Occupy Wall Street and Bank Transfer Day prompted millions of Americans to ditch their old predatory financial institutions.
Back in October, in the thick of the Occupy Wall Street protests, we gave you step-by-step instructions for leaving your large predatory bank. Part of the impetus for the project was OWS, of course, but another factor was the establishment of "Bank Transfer Day," which asked people to drop their big banks in favor of community banks or credit unions by November 5.
Almost immediately, data showed that the transfer movement was working, with some credit unions reporting spikes in membership as large as 30 percent. Today, we have even more concrete numbers to show that the "move your money" movement was a success, to the tune of millions of people.

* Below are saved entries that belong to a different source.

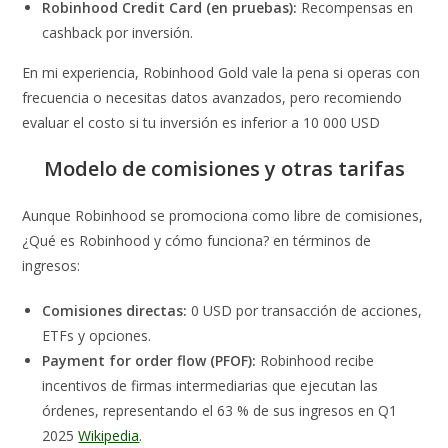
Robinhood Credit Card (en pruebas):
Recompensas en
cashback por inversión.
En mi experiencia, Robinhood Gold vale la pena si operas con
frecuencia o necesitas datos avanzados, pero recomiendo
evaluar el costo si tu inversión es inferior a 10 000 USD
Modelo de comisiones y otras tarifas
Aunque Robinhood se promociona como libre de comisiones,
¿Qué es Robinhood y cómo funciona? en términos de
ingresos:
Comisiones directas:
0 USD por transacción de acciones,
ETFs y opciones.
Payment for order flow (PFOF):
Robinhood recibe
incentivos de firmas intermediarias que ejecutan las
órdenes, representando el 63 % de sus ingresos en Q1
2025
Wikipedia
.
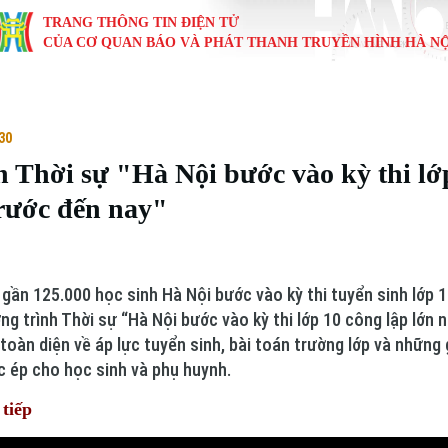
TRANG THÔNG TIN ĐIỆN TỬ
CỦA CƠ QUAN BÁO VÀ PHÁT THANH TRUYỀN HÌNH HÀ NỘ
KINH TẾ
NHÀ ĐẤT
TÀU VÀ XE
GIÁO DỤC
VĂN HÓA
SỨC KHỎ
i
Tin tức
Tin tức
Ô tô
Tin tức
Tin tức
Y tế
30
 Thời sự "Hà Nội bước vào kỳ thi lớ
ự
Cafe sáng
Đầu tư
Tàu
Tuyển sinh
Làng nghề
Dinh dư
trước đến nay"
Nội
Tài chính Ngân hàng
Căn hộ
Xe máy
Hướng nghiệp
Di tích
Tư vấn 
iệt 4 phương
Doanh nghiệp
Đất đai
Thị trường
 gần 125.000 học sinh Hà Nội bước vào kỳ thi tuyển sinh lớp
 trình Thời sự “Hà Nội bước vào kỳ thi lớp 10 công lập lớn n
Kinh nghiệm
Đánh giá
toàn diện về áp lực tuyển sinh, bài toán trường lớp và những
c ép cho học sinh và phụ huynh.
tiếp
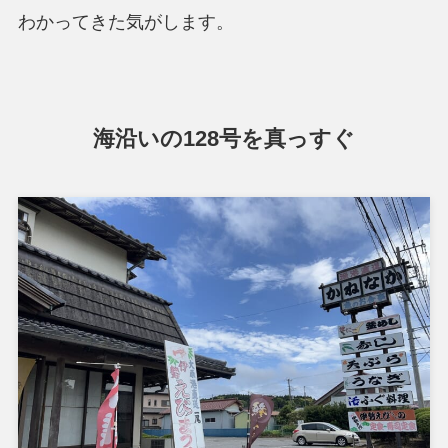
わかってきた気がします。
海沿いの128号を真っすぐ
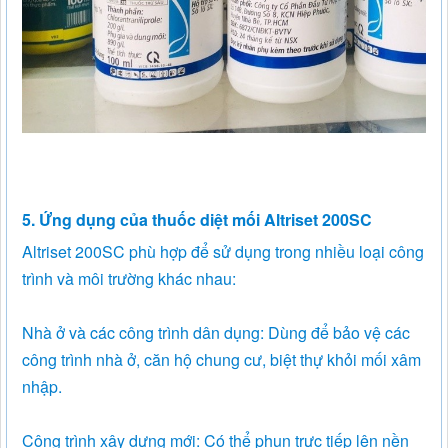
5. Ứng dụng của thuốc diệt mối Altriset 200SC
Altriset 200SC phù hợp để sử dụng trong nhiều loại công
trình và môi trường khác nhau:
Nhà ở và các công trình dân dụng: Dùng để bảo vệ các
công trình nhà ở, căn hộ chung cư, biệt thự khỏi mối xâm
nhập.
Công trình xây dựng mới: Có thể phun trực tiếp lên nền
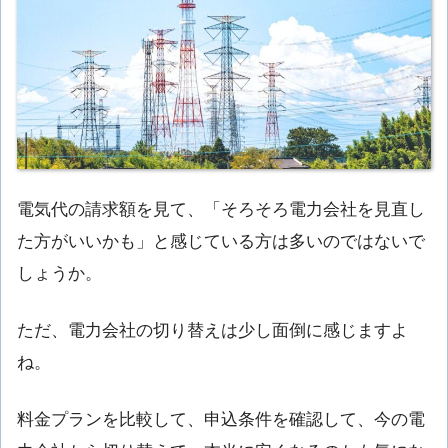
電気代の請求額を見て、「そろそろ電力会社を見直し
た方がいいかも」と感じている方は多いのではないで
しょうか。
ただ、電力会社の切り替えは少し面倒に感じますよ
ね。
料金プランを比較して、申込条件を確認して、今の電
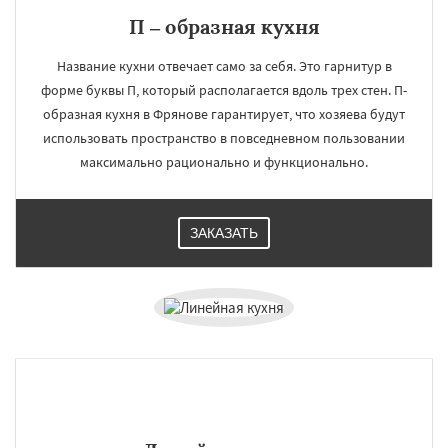
П – образная кухня
Название кухни отвечает само за себя. Это гарнитур в
форме буквы П, который располагается вдоль трех стен. П-
образная кухня в Фрянове гарантирует, что хозяева будут
использовать пространство в повседневном пользовании
максимально рационально и функционально.
ЗАКАЗАТЬ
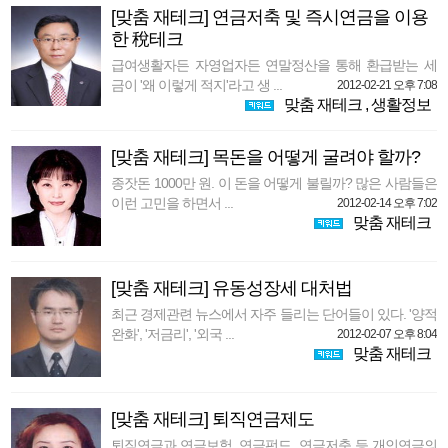
[맞춤 재테크] 연금저축 및 즉시연금을 이용
한 稅테크
급여생활자든 자영업자든 연말정산을 통해 환급받는 세
금이 '왜 이렇게 적지'라고 생 ...
2012-02-21 오후 7:08
맞춤 재테크
,
생활정보
[맞춤 재테크] 목돈을 어떻게 굴려야 할까?
종잣돈 1000만 원. 이 돈을 어떻게 불릴까? 많은 사람들은
이런 고민을 하면서 ...
2012-02-14 오후 7:02
맞춤 재테크
[맞춤 재테크] 유동성장세 대처법
최근 경제관련 뉴스에서 자주 들리는 단어들이 있다. '양적
완화', '저금리', '외국 ...
2012-02-07 오후 8:04
맞춤 재테크
[맞춤 재테크] 퇴직연금제도
퇴직연금과 연금보험, 연금펀드, 연금저축 등 개인연금의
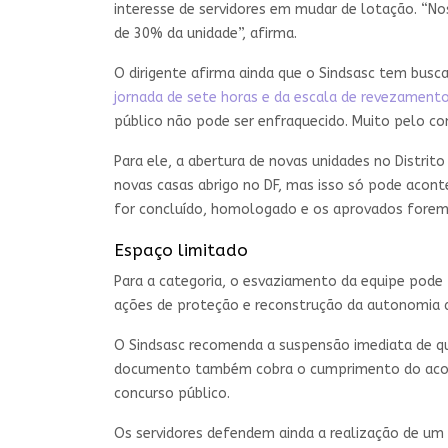
interesse de servidores em mudar de lotação. “No
de 30% da unidade”, afirma.
O dirigente afirma ainda que o Sindsasc tem busc
jornada de sete horas e da escala de revezament
público não pode ser enfraquecido. Muito pelo cont
Para ele, a abertura de novas unidades no Distrito
novas casas abrigo no DF, mas isso só pode acont
for concluído, homologado e os aprovados forem
Espaço limitado
Para a categoria, o esvaziamento da equipe pod
ações de proteção e reconstrução da autonomia 
O Sindsasc recomenda a suspensão imediata de qu
documento também cobra o cumprimento do acord
concurso público.
Os servidores defendem ainda a realização de um 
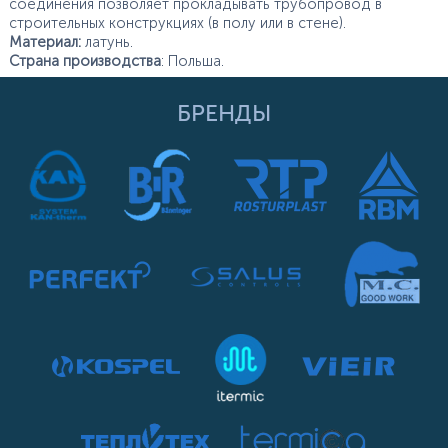
соединения позволяет прокладывать трубопровод в
строительных конструкциях (в полу или в стене).
Материал:
латунь.
Страна производства
: Польша.
БРЕНДЫ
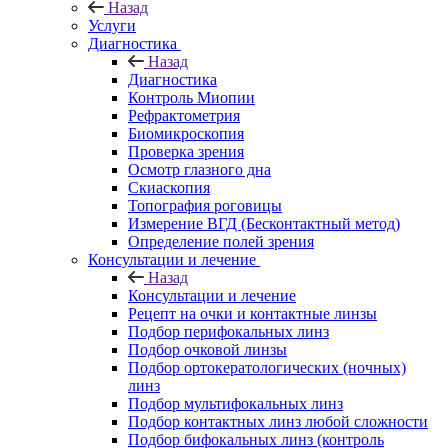
Назад
Услуги
Диагностика
Назад
Диагностика
Контроль Миопии
Рефрактометрия
Биомикроскопия
Проверка зрения
Осмотр глазного дна
Скиаскопия
Топография роговицы
Измерение ВГД (Бесконтактный метод)
Определение полей зрения
Консультации и лечение
Назад
Консультации и лечение
Рецепт на очки и контактные линзы
Подбор перифокальных линз
Подбор очковой линзы
Подбор ортокератологических (ночных)
линз
Подбор мультифокальных линз
Подбор контактных линз любой сложности
Подбор бифокальных линз (контроль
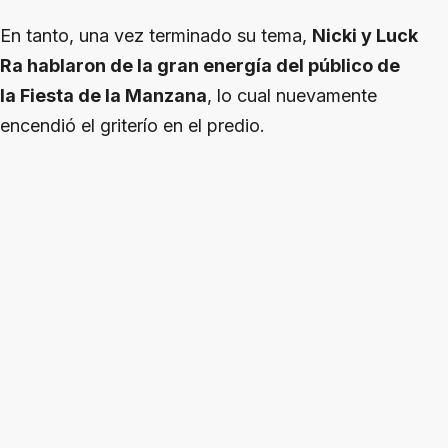
En tanto, una vez terminado su tema,
Nicki y Luck
Ra hablaron de la gran energía del público de
la Fiesta de la Manzana
, lo cual nuevamente
encendió el griterío en el predio.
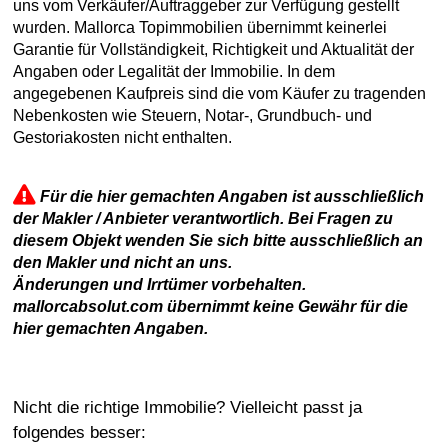
uns vom Verkäufer/Auftraggeber zur Verfügung gestellt
wurden. Mallorca Topimmobilien übernimmt keinerlei
Garantie für Vollständigkeit, Richtigkeit und Aktualität der
Angaben oder Legalität der Immobilie. In dem
angegebenen Kaufpreis sind die vom Käufer zu tragenden
Nebenkosten wie Steuern, Notar-, Grundbuch- und
Gestoriakosten nicht enthalten.
Für die hier gemachten Angaben ist ausschließlich
der Makler / Anbieter verantwortlich. Bei Fragen zu
diesem Objekt wenden Sie sich bitte ausschließlich an
den Makler und nicht an uns.
Änderungen und Irrtümer vorbehalten.
mallorcabsolut.com übernimmt keine Gewähr für die
hier gemachten Angaben.
Nicht die richtige Immobilie? Vielleicht passt ja
folgendes besser:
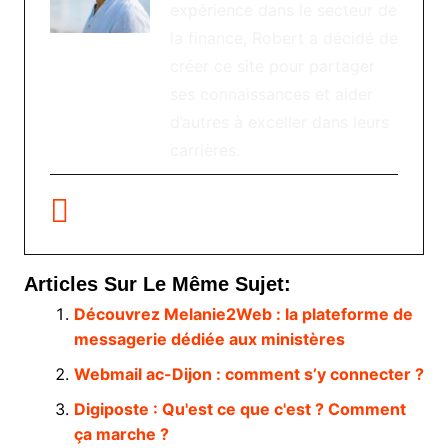
expérience dans le secteur de
la finance, Robert a décidé de
créer ce site pour partager
ses connaissances et aider
d’autres à exceller dans leurs
carrières.
Articles Sur Le Même Sujet:
Découvrez Melanie2Web : la plateforme de
messagerie dédiée aux ministères
Webmail ac-Dijon : comment s’y connecter ?
Digiposte : Qu'est ce que c'est ? Comment
ça marche ?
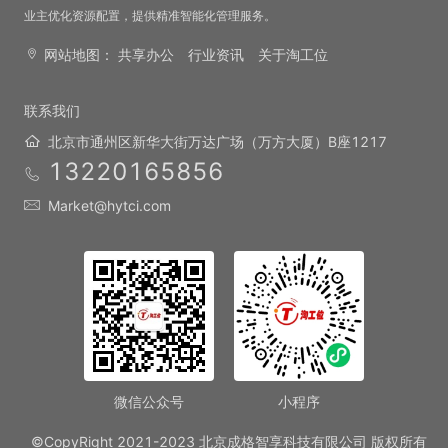
业主优化资源配置，提供精准智能化管理服务。
网站地图：
共享办公
行业资讯
关于淘工位
联系我们
北京市通州区新华大街万达广场（万方大厦）B座1217
13220165856
Market@hytci.com
微信公众号
小程序
©CopyRight 2021-2023 北京成格智享科技有限公司 版权所有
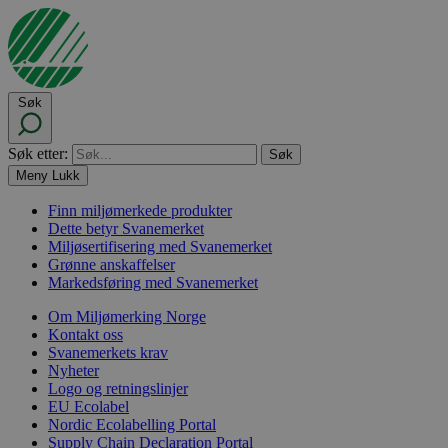
Søk
Søk etter:
Meny
Lukk
Finn miljømerkede produkter
Dette betyr Svanemerket
Miljøsertifisering med Svanemerket
Grønne anskaffelser
Markedsføring med Svanemerket
Om Miljømerking Norge
Kontakt oss
Svanemerkets krav
Nyheter
Logo og retningslinjer
EU Ecolabel
Nordic Ecolabelling Portal
Supply Chain Declaration Portal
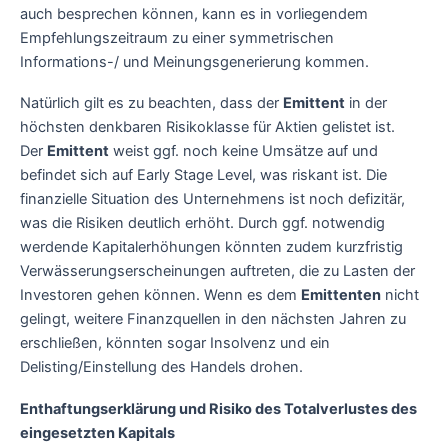
auch besprechen können, kann es in vorliegendem
Empfehlungszeitraum zu einer symmetrischen
Informations-/ und Meinungsgenerierung kommen.
Natürlich gilt es zu beachten, dass der
Emittent
in der
höchsten denkbaren Risikoklasse für Aktien gelistet ist.
Der
Emittent
weist ggf. noch keine Umsätze auf und
befindet sich auf Early Stage Level, was riskant ist. Die
finanzielle Situation des Unternehmens ist noch defizitär,
was die Risiken deutlich erhöht. Durch ggf. notwendig
werdende Kapitalerhöhungen könnten zudem kurzfristig
Verwässerungserscheinungen auftreten, die zu Lasten der
Investoren gehen können. Wenn es dem
Emittenten
nicht
gelingt, weitere Finanzquellen in den nächsten Jahren zu
erschließen, könnten sogar Insolvenz und ein
Delisting/Einstellung des Handels drohen.
Enthaftungserklärung und Risiko des Totalverlustes des
eingesetzten Kapitals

According to the neutral research firm Javelin Strategy & Research, 5.6 million adults have changed banking providers in the last three months. Of those who switched, 11 percent (610,000 people) said they did so because of Bank Transfer Day. The number of transfers, Javelin says, is 300 percent as many people as moved during the same period last year.
Javelin warns that the mass exodus was "certainly not the massive departure banks might have feared." Still, if we assume that the average American family has $3,800 in the bank, and we assume that only 300,000 of the 5.6 million people who moved had even that much, that's more than a billion dollars divested from big banks. In the end, it won't stop them from chugging along, but it proves that a concerted effort to change the status quo can be worth a lot, literally and figuratively.